CHRİSTY BROWN un romanını okudum. Orijinal adı : My Left Foot. Türkçe çevirisinde adı SOL AYAĞIM olarak yer almış.
Beyin felçli olarak dünyaya gelen bir çocuğun romanı. 21 çocuktan birisi. Kimisi doğum sırasında ölmüş, kimisi daha sonra. Sağ kalanlardan biirisi. Doğum sonrası beyin felçli olarak yaşama merhaba der.
Tortoparlak, yürüyemez, konuşamaz.. onu annesi, kardeşleri el bebek, gül bebek yetiştirirler. Derme çatma arabası ile gezdirirler . ona bakarlar, 3, 5 derken her geçen gün yemeğini başkaları yedirir. Çevresine alık, alık bakar. Sesler, mimikler ile anlaşır . ama 6 yaşına gelince sol ayağı ile bir şeyler yapmaya başlar. Resim yapar. Okumayı , yazmayı öğrenir. Sol ayağı onun dünyaya açılan kaapısı, penceresi.
Gönüllü uzmanlar gelir, gönüllü dostlar ona bakarlar, ilgilenirler. İçindeki sanat aşkını bulurlar annaesi, babası ona yardımederler. Resim yapmaya başlar. Babası duvar ustası. Hem de iyi bir duvar ustası. Kardeşleri de onun yanında birer usta olurlar.
Yedi yaşına geldiğinde ; erkek kardeşleri ile birlikte oyun oynamak için dışarı çıkmaya başlar. Yaşamı gezinti arabası dedikleri paslı , eski bir araba ile onu gezdirirler.
1o yaşına gelince ona yeni bir araba alırlar. Onunla yaşam başka olur. Onu kardeşleri sokağa çıkarır. Gezerler, bazen acıkınca meyve çalarlar. Yeni arkadaşlar edinirler. Kliseye giderler. Papaz onlarla ilgilenir. Sohbet ederler.
Onun yaş günleri kutlanır. 10, 15, yirmi yaşlarında geldiğinde gelen , giden dostları bir engelli sağlık merkezine götürülmesini önerirler. Oraya gider. Kendi gibi engelli çocuklar vardır. Uzmanlar onlarla canla, başla ilgilenirler. Orada eğitim yanında fizik tedavi yapılmakta. Evde bunların tekrarı gerekmekte. Ama ev dar, bir sürü kardeşler.
Ev onlara dar gelir. Yedi yaşına gelmiştir. Yazı yazmak, resim yapmak için oda lazımdır. Annesi babaya söyler, ilgilenmez. O da bahçeye bir ev yapmaya başlar. Baba ve diğer duvar ustası oğullar ona yardım ederler.
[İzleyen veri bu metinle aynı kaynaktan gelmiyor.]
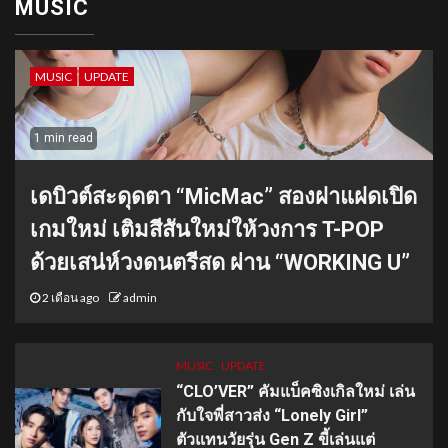
MUSIC
MUSIC
UPDATE
1 min read
เดบิวต์สะดุดตา “MicMac” สองฝาแฝดเปิด
เกมใหม่ เติมสีสันใหม่ให้วงการ T-POP
ด้วยเสน่ห์วงดนตรีสด ผ่าน “WORKING U”
2 เดือน ago
admin
MUSIC
UPDATE
“CLO’VER” คัมแบ็คซิงเกิลใหม่ เล่น
กับใจพี่สาวส่ง “Lonely Girl”
ตัวแทนวัยรุ่น Gen Z ขี้เล่นแต่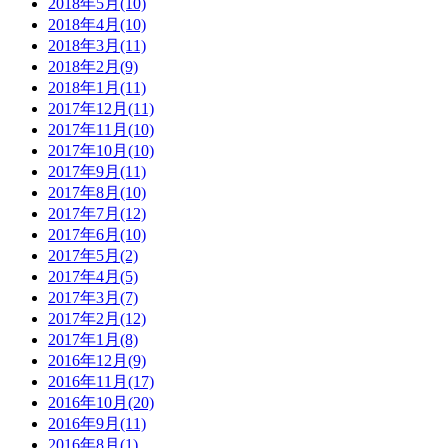
2018年5月(10)
2018年4月(10)
2018年3月(11)
2018年2月(9)
2018年1月(11)
2017年12月(11)
2017年11月(10)
2017年10月(10)
2017年9月(11)
2017年8月(10)
2017年7月(12)
2017年6月(10)
2017年5月(2)
2017年4月(5)
2017年3月(7)
2017年2月(12)
2017年1月(8)
2016年12月(9)
2016年11月(17)
2016年10月(20)
2016年9月(11)
2016年8月(1)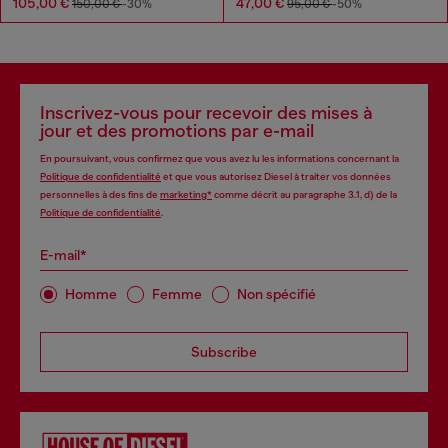
105,00 €
47,00 €
150,00 €
-30%
95,00 €
-50%
Inscrivez-vous pour recevoir des mises à
jour et des promotions par e-mail
En poursuivant, vous confirmez que vous avez lu les informations concernant la
Politique de confidentialité
et que vous autorisez Diesel à traiter vos données
personnelles à des fins de
marketing*
comme décrit au paragraphe 3.1, d) de la
Politique de confidentialité
.
E-mail*
Homme
Femme
Non spécifié
Subscribe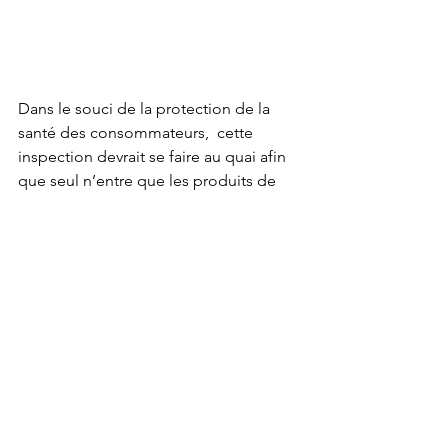
Dans le souci de la protection de la 
santé des consommateurs,  cette 
inspection devrait se faire au quai afin 
que seul n’entre que les produits de 
qualité. Il serait souhaitable que les 
produits impropres soient convoyés 
vers la destruction sous contrôle de 
nos services déjà saisis à Douala, a 
suggéré le représentant du Ministère 
de l’Elevage, des Pêches et des 
Industries animales (Minepia). Il 
propose en cette circonstance 
d’analyse des risques, de regrouper les 
conteneurs en fonction des risques, 
ayant d’abord aménagé le site de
Christy bir oda yapılır daha iyi resim yapsın. Daha mutlu olsun. Kitap okurlar. O önce kara tahtaya yazar. Sonra kalem ile deftere yazıp, çizmeye başlar. Ama hep sol ayak ile yazılır. Sıkıştığında başı ile çalışmalarını yönlendirir.
Resim yapma yerini yazmaya başlar. Kardeşleri ona yardım eder. Annae ona yardım eder. Doktoru onun yazdıklarını okur. İyi ama … anlam yok. Ona okumak için kitaplar getirir. Edebiyat, tarih derken dağarcığı genişler.
Doktor tedaviye başladığında :
“ zor ama bir şey yapacaksın. Sol ayağı unut. Diğer oragnlarını kullanmaya bak. “ çok uğraş verir. Kendine güven duymaktadır. Diğerleri gibi yaşamak, doğada dolaşmak. Arkadaş edinmek. Sevmek, sevilmek ister. Doktorun verdiği fizik tedavi kurallarını yerine getirmeye çalışır. Her geçen gün iyileşme yaşar.
Diğer kardeşleri gibi olmasa da yaşam ona anlam vermeye başlar alınan radyorda müzik dinler. Hem de klasik müzikler dinler. Ona ilham verir. Yazma dürtüsü iyice gelişir. Gün olur, önce yaşamını ele aldığı romanı yayınlanır. Daha sonra diğer kitapları. Sol ayak dinlenmeye devam ederken, o diğer organlarını , ama gelişen beynini kullanmaya devam eder. Onun kitapları “ MODERN ZAMANINN EDEBİ BAŞ YAPITLARINDAN BİRİSİ OLUR ( IRİST TİMES ) Ülkemizde Milli Eğitim Bakanlığı 100 Temel Eser seçilerek Filiz Kahraman ‘ın çevirisi ile Türkiye de okunur.
Romanlar dan sonra şiir kitapları yayınlanır. 1932 yıında başlayan yaşam , 1981 yıında genç yaşlarında sona erer. Ama bize engelli beyinlerin, engelli vücutların irade sayesinde yok olduğuhu, karamsarlığın yerini umut, yaşama sevncinin aldığını örnekler.
Kitabı okumak lazım ülkede doğan engelli çocuklara umut olması anlamında değerli bir yapıt. Okurken heyecan duydum. Eğer istenirse, engellerin bir , bir yok olduğunu gördüm. Ama bunda anası, ona kol, kanat gere anası. Anaların hakkı ödenmez derler ya. İşte o analara bin kere, milyonlarca kere ödenmez.
(*) SOL AYAĞIM. CHRİST BROWN – ROMAN. Çeviri : Filiz Kahraman. NEMESİS KİTAP – İSTANBUL.